Here’s a notable stat: across Nolan’s entire filmography, only four actors have received Oscar nominees, and three of that rarefied group have won — Heath Ledger in The Dark Knight followed by Cillian Murphy and Robert Downey Jr. in Oppenheimer. The latter duo’s co-star Emily Blunt is the only actress to have scored a nod for a Nolan movie. That would seem to stack the deck against Hathaway, but if The Odyssey successfully strikes that familial nerve voters are searching for, she could set sail to the Dolby Theatre when the ballots are counted.

1. Alone at Dawn

NEW YORK, NEW YORK - AUGUST 20: (L-R) Noah Pink and Ron Howard attend the
Noah Pink and Ron Howard attend the 2025 ‘Eden’ premiere Dimitrios Kambouris/Getty Images

Ron Howard, start your engines. The Rush director reportedly wrapped filming on this Amazon MGM production in February, an end date that gives him either seven months to have it ready for fall festival season or ten months for a Clint Eastwood-style year-end drop. Either way, Alone at Dawn is the one Hathaway title that’s most clearly in the Academy’s wheelhouse — a fact-based military drama in the vein of American Sniper or The Hurt Locker.

Set against the backdrop of the Afghanistan War, the film recounts the story of John Chapman, an Air Force officer who was injured and left behind during a combat operation, and rescued numerous lives while awaiting rescue. Adam Driver plays Chapman, while Hathaway portrays the intelligence officer who fought for him to receive a Medal of Honor in the face of opposition from segments of the military. Alone at Down marks Howard’s first war film as a director, and Diver himself notably served in the Marines before pursuing an acting career.
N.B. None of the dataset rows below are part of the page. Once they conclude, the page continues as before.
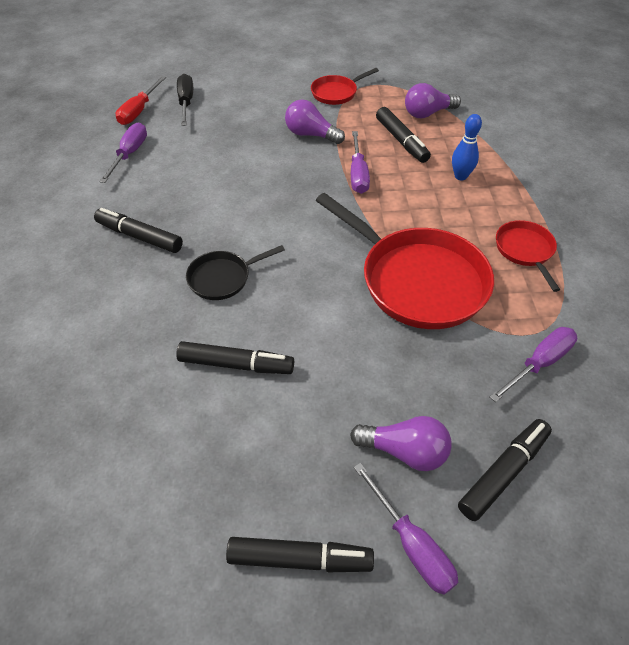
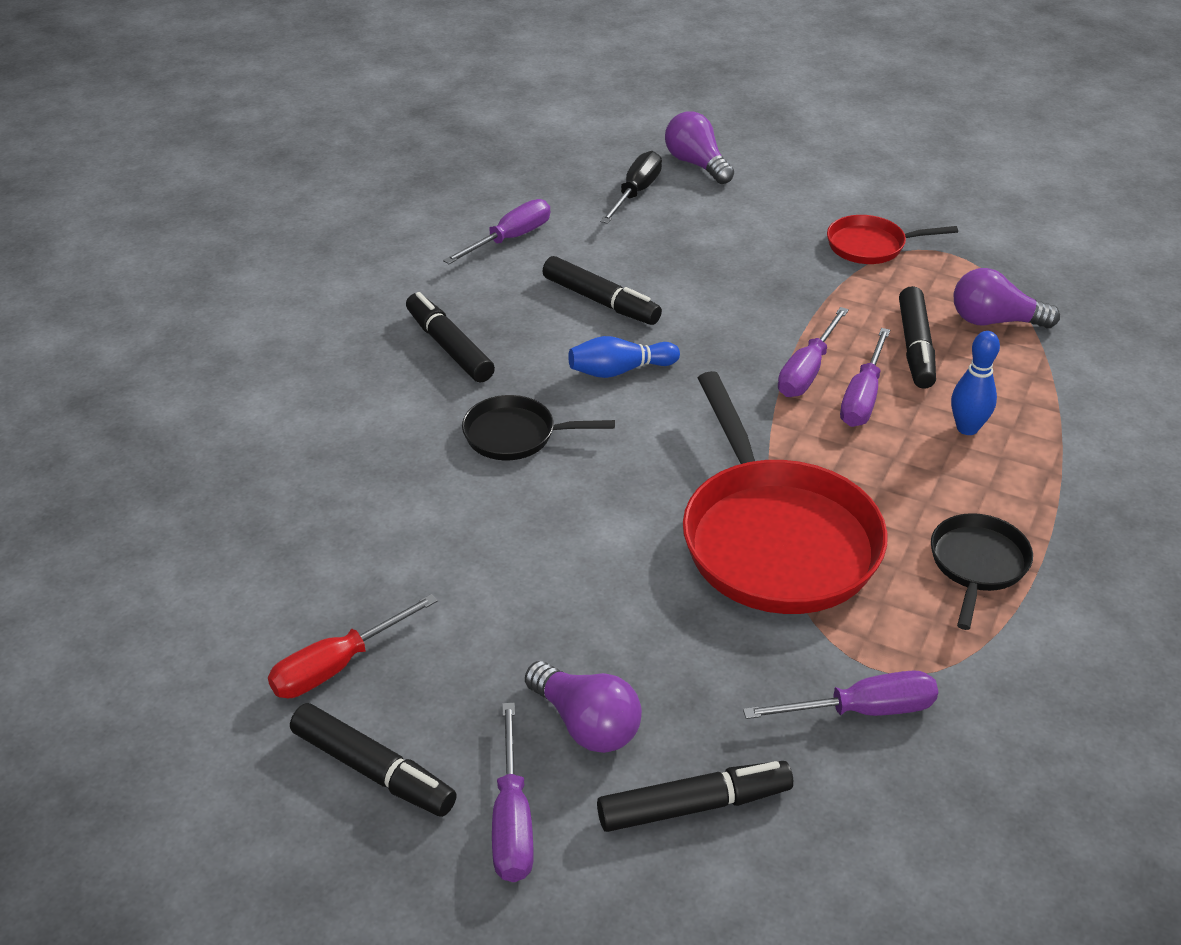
camera: 30 degrees right, 10 degrees down
(139, 111) = (563, 185): red screwdriver -> red screwdriver (337, 666)
(236, 364) = (456, 540): black marker -> black marker (601, 301)
(255, 213) = (620, 371): none -> blue bowling pin
(311, 135) = (781, 293): purple light bulb -> purple light bulb (696, 164)
(397, 178) = (863, 397): none -> purple screwdriver
(525, 251) = (977, 565): red pan -> black pan

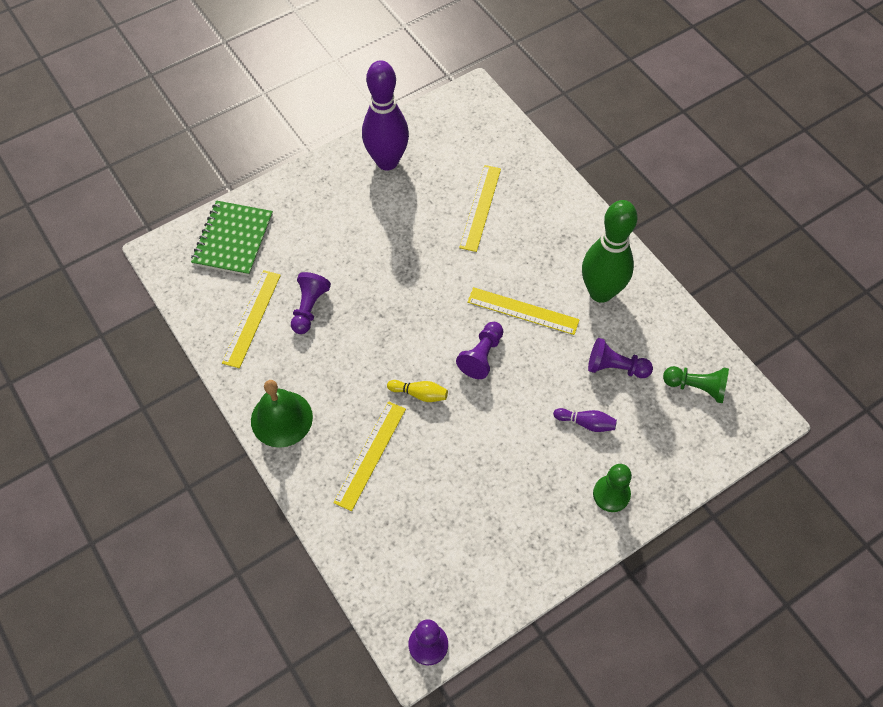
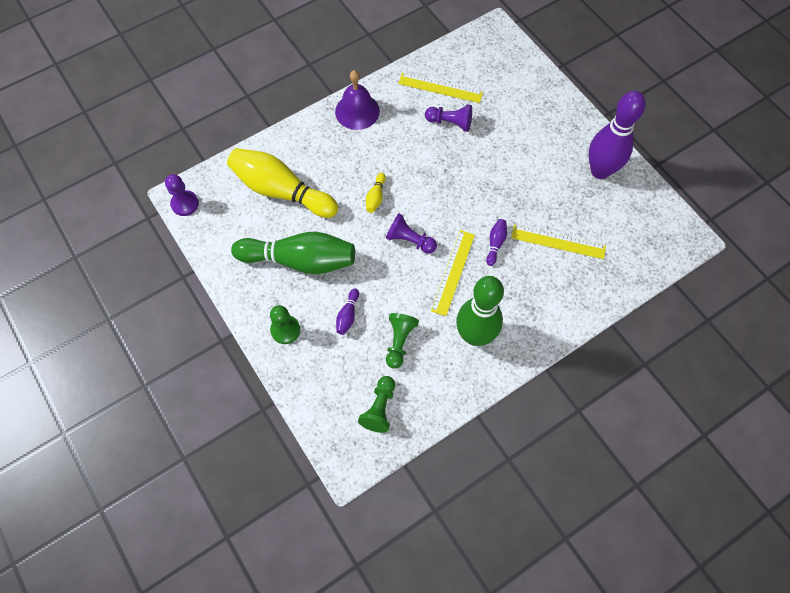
camera: 90 degrees right, 5 degrees up
(233, 240) = (510, 71): green notebook -> none
(281, 418) = (357, 111): green bell -> purple bell
(370, 455) = (326, 166): yellow ruler -> none
(409, 511) = (281, 191): none -> yellow bowling pin
(484, 267) = (495, 244): none -> purple bowling pin
(514, 482) = (300, 260): none -> green bowling pin
(615, 367) = (399, 342): purple pawn -> green pawn

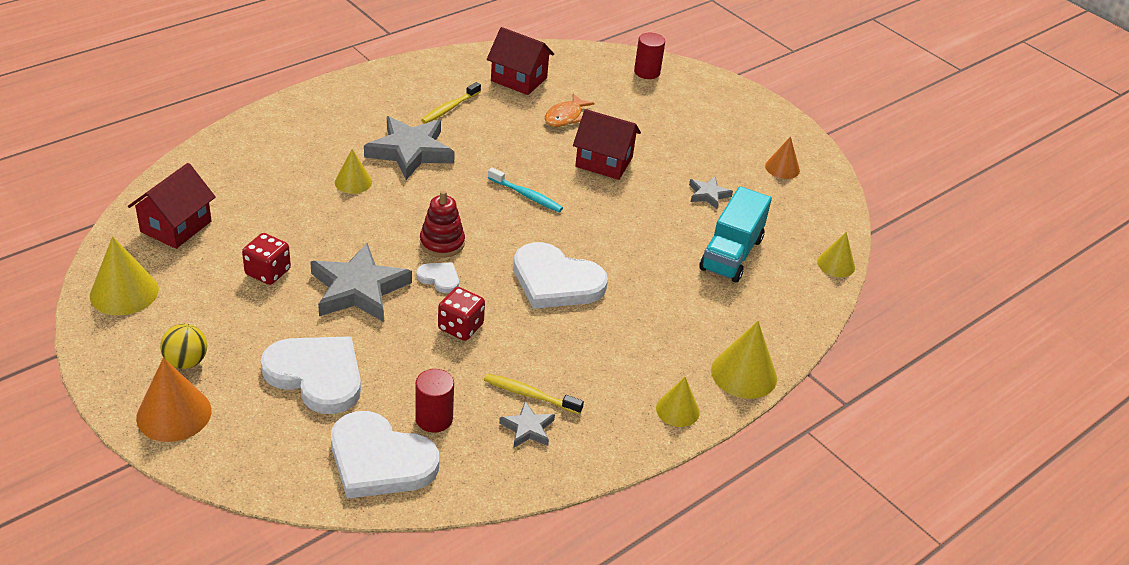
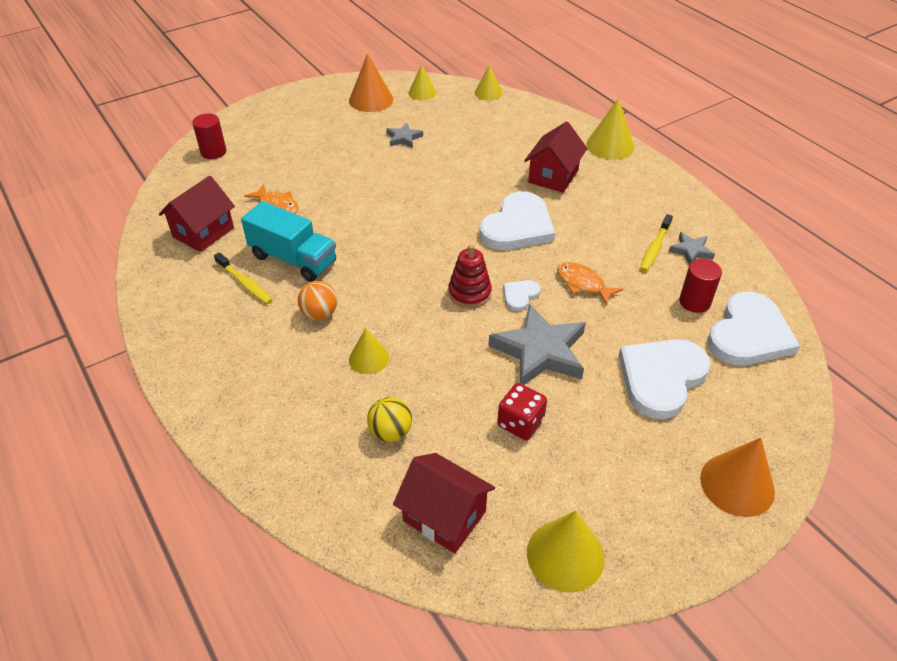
camera: 80 degrees left, 5 degrees up
(186, 362) = (664, 481): yellow ball -> yellow ball (390, 432)
(410, 151) = (319, 314): grey star -> orange ball
(460, 327) = (583, 284): red dice -> orange fish
(526, 195) = (399, 237): turquoise toothbrush -> none
(604, 162) = (353, 188): red house -> red house (553, 176)
(677, 410) = (653, 178): yellow cone -> yellow cone (422, 93)
(731, 254) = (479, 136): turquoise truck -> turquoise truck (293, 259)
(782, 168) = (371, 100): orange cone -> orange cone, size x1.57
Of course, for every Hurt Locker — which was nominated for nine Academy Awards and won six, including Best Picture — there’s a Courage Under Fire that wins rave reviews, but no Oscar nods. Still, Alone at Dawn sounds like it has the right stuff to be in the conversation; Driver has notably never been nominated before, while Hathaway could easily channel some of Jessica Chastain’s Zero Dark Thirty intensity into a woman-against-the-system performance that’s catnip for voters. Let’s see if good ol’ Ronnie can get the movie across the finish line.